● **What the exercise asks**
Check every line of the entries that follow, and copy the ones containing "center".

● **Given data**
►
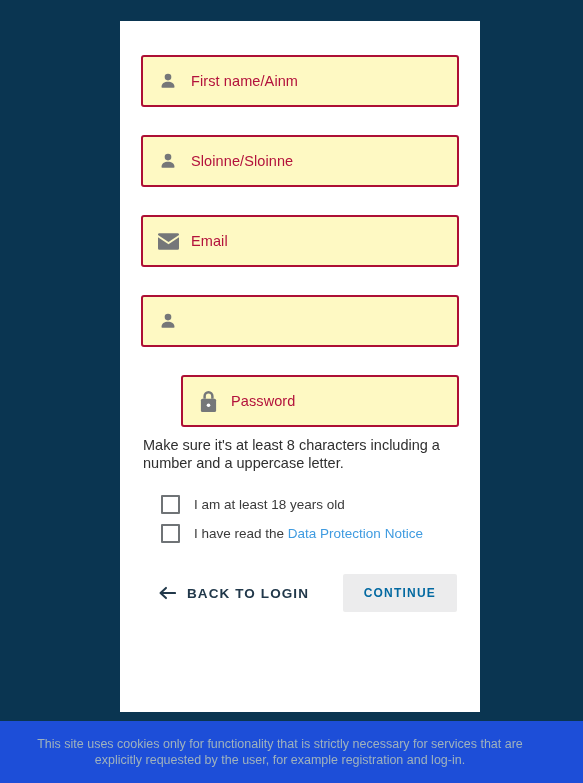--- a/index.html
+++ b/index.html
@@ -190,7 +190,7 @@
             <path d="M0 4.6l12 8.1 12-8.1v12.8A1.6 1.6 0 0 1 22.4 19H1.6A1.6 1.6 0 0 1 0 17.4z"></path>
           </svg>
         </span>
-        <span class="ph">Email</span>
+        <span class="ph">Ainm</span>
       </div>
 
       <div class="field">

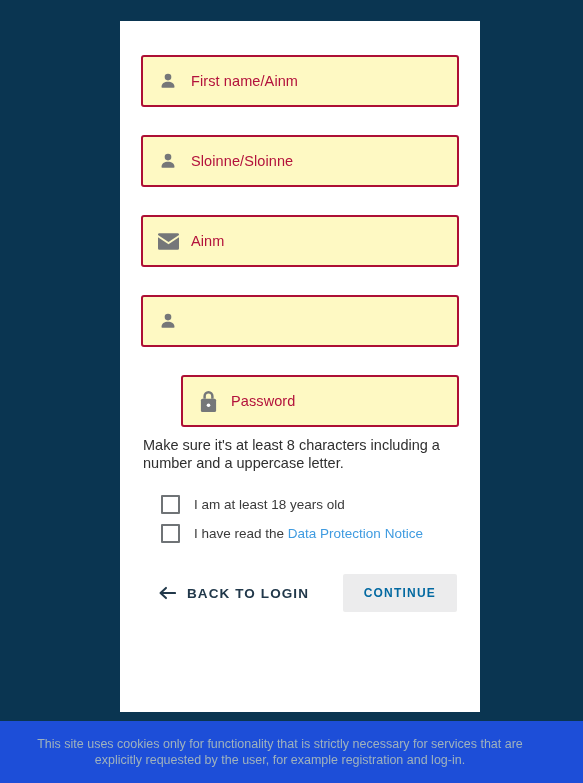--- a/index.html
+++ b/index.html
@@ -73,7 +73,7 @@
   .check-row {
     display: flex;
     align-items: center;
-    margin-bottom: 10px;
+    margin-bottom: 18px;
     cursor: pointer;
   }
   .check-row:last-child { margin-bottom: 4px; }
◄
►
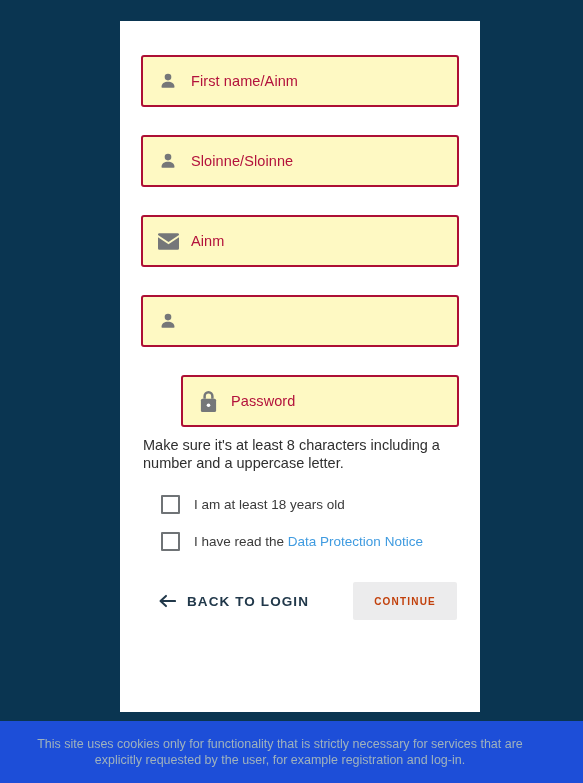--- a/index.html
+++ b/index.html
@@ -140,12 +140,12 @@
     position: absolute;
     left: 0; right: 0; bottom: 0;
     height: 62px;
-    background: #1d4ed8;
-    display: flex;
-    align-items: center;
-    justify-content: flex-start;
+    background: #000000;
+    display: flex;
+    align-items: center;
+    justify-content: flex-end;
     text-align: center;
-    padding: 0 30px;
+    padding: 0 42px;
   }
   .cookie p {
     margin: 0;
◄
● **Expected output**
     align-items: center;
-    align-items: center;
+    align-items: center;
     text-align: center;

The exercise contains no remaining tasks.